■ **Parts of the exercise**:
1 - According to the project description, which agency funded the project?
2 - For each statement, say whether it agrees with the project description. Answer yes or no and quote the deciding words. (a) The project runs for five years. (b) Teachers respond to the video clips in writing. (c) Pilot research on the assessment gave discouraging results.
3 - Rewrite the project description, everything from "The Capturing Teacher" down to "mathematical content.", renaming "video clips" as "video recordings".

■ **Text block**:

CAPTURING
TEACHER KNOWLEDGE (TeKno)
The
Capturing Teacher Knowledge Project is a four-year grant
(2006-2010) funded by the Institute
of Education Sciences.
The Capturing Teacher Knowlege Project examines the relationship
between teachers’ ability to analyze classroom teaching, their
own teaching practice, and student learning. Our aim is to evaluate the
usefulness of a novel assessment approach to measuring teacher
knowledge of teaching mathematics. The approach uses online video clips
of authentic
mathematics
instruction, which teachers are asked to view and respond to in writing. Specifically, teachers are
asked to discuss
how the teacher and the student(s) in the video clips interact around
mathematical content.
The video-analysis
approach presumes that teachers’ ability
to analyze teaching is reflective of their teaching knowledge. Evidence for this
hypothesis comes from
research on expertise in cognitive psychology and education. Pilot research on a
proto-type video-analysis
assessment yielded encouraging results.

■ **Source information**:

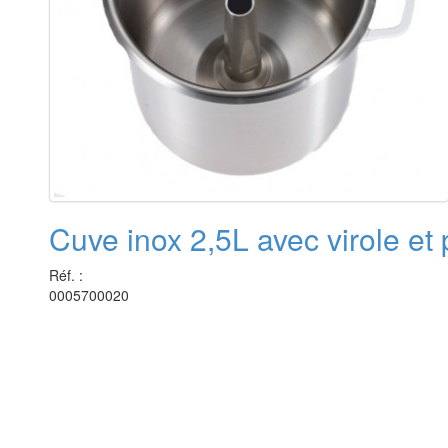
Cuve inox 2,5L avec virole e
Réf. :
0005700020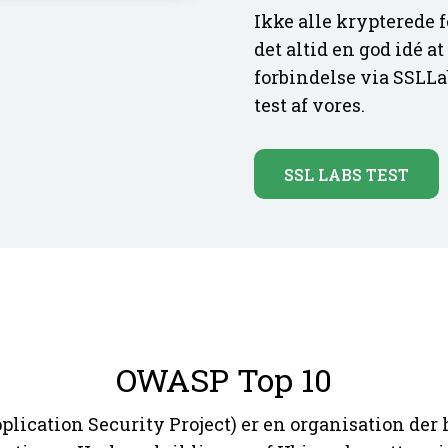
Ikke alle krypterede f
det altid en god idé a
forbindelse via SSLLab
test af vores.
SSL LABS TEST
OWASP Top 10
cation Security Project) er en organisation der h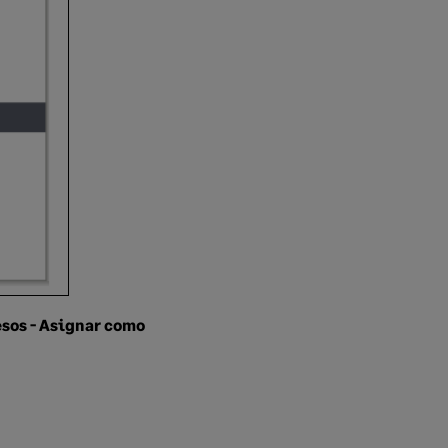
sos - Asignar como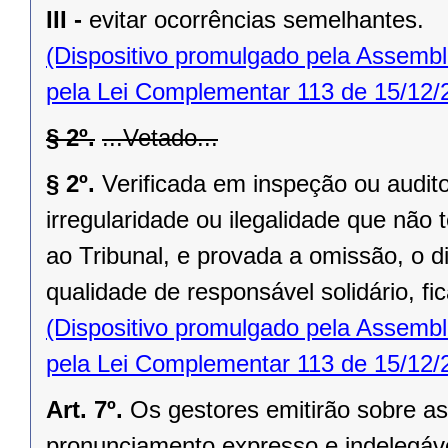
III -
evitar ocorrências semelhantes.
(Dispositivo promulgado pela Assembl
pela Lei Complementar 113 de 15/12/
§ 2º.
...Vetado...
§ 2º.
Verificada em inspeção ou audito
irregularidade ou ilegalidade que nã
ao Tribunal, e provada a omissão, o di
qualidade de responsável solidário, fi
(Dispositivo promulgado pela Assembl
pela Lei Complementar 113 de 15/12/
Art. 7º.
Os gestores emitirão sobre as
pronunciamento expresso e indelegáve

■ **Results of the tasks**:
1 - The Institute of Education Sciences.

2 -
(a) No: "is a four-year grant"
(b) Yes: "which teachers are asked to view and respond to in writing"
(c) No: "yielded encouraging results"

3 -
The Capturing Teacher Knowlege Project examines the relationship
between teachers’ ability to analyze classroom teaching, their
own teaching practice, and student learning. Our aim is to evaluate the
usefulness of a novel assessment approach to measuring teacher
knowledge of teaching mathematics. The approach uses online video recordings
of authentic
mathematics
instruction, which teachers are asked to view and respond to in writing. Specifically, teachers are
asked to discuss
how the teacher and the student(s) in the video recordings interact around
mathematical content.